Denn der erste Gegner ist der Regionalliga-Absteiger und größte Favorit auf den direkten Wiederaufstieg BSV Jungingen. Neben dem früheren Herrenberger Matthias Maurer, der jetzt regelmäßig beim VfL trainiert, ist das Team aus dem Killertal gespickt mit ehemaligen Sindelfinger Spitzenspielern, wie Jörg Ruberg, Thilo Donath oder Simone Pfeil.

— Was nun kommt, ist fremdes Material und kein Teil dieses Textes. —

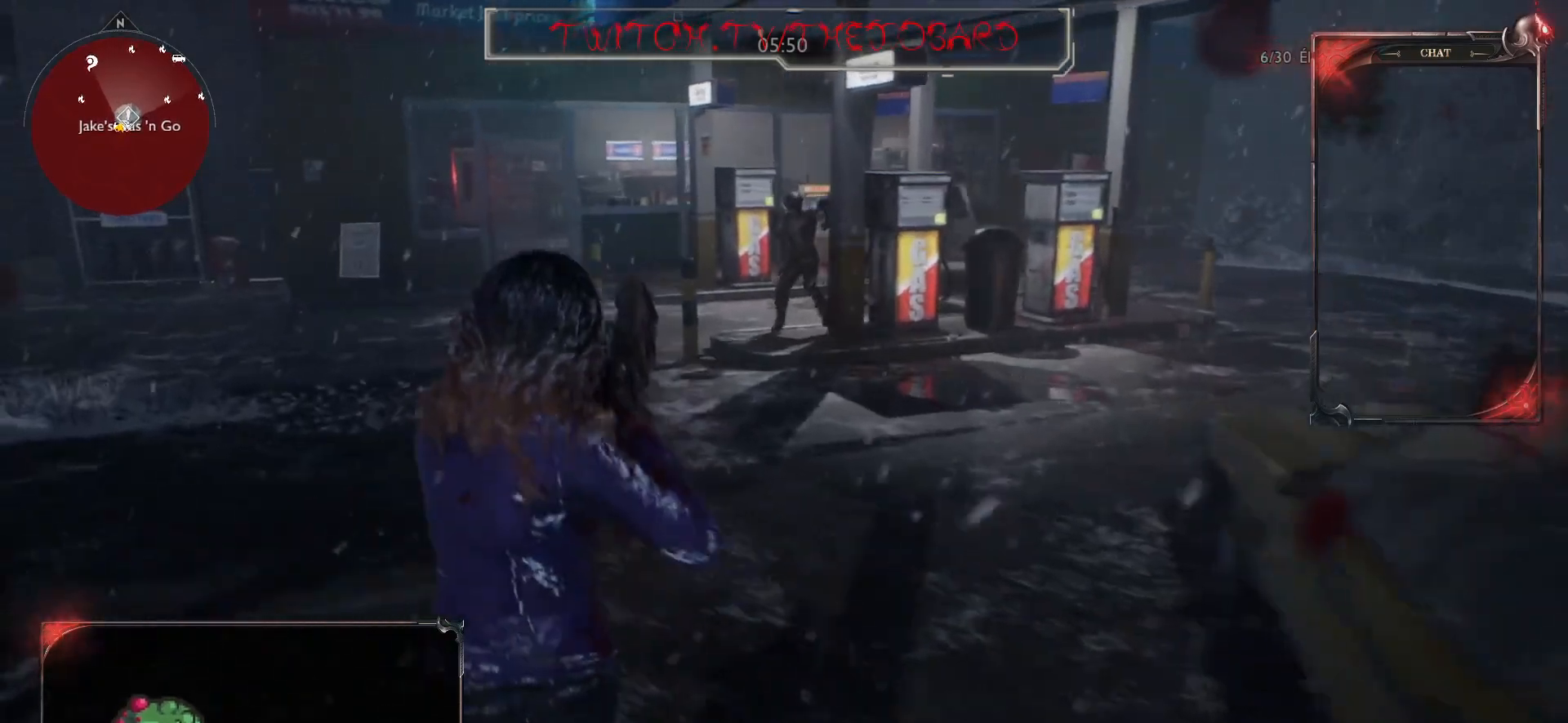
{"keys": ["q", "z"], "mouse": [], "events": []}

Nach dieser Partie geht es für die erste Mannschaft noch nach Friedrichshafen. Auch dort wird es schwer werden, einen Punkt zu entführen. Zwar wird der letztjährige Meister in dieser Saison nicht ganz so stark eingeschätzt wie zuletzt, jedoch ist das junge Team sehr schwer auszurechnen.

Auch der zweiten Mannschaft steht in der Verbandsliga eine lange Reise ins Allgäu bevor. Für das erste Spiel geht es nach Kisslegg zur Spielgemeinschaft Leupolz-Waltershofen, anschließend nach Wangen zur SG Neuravensburg-Schomburg.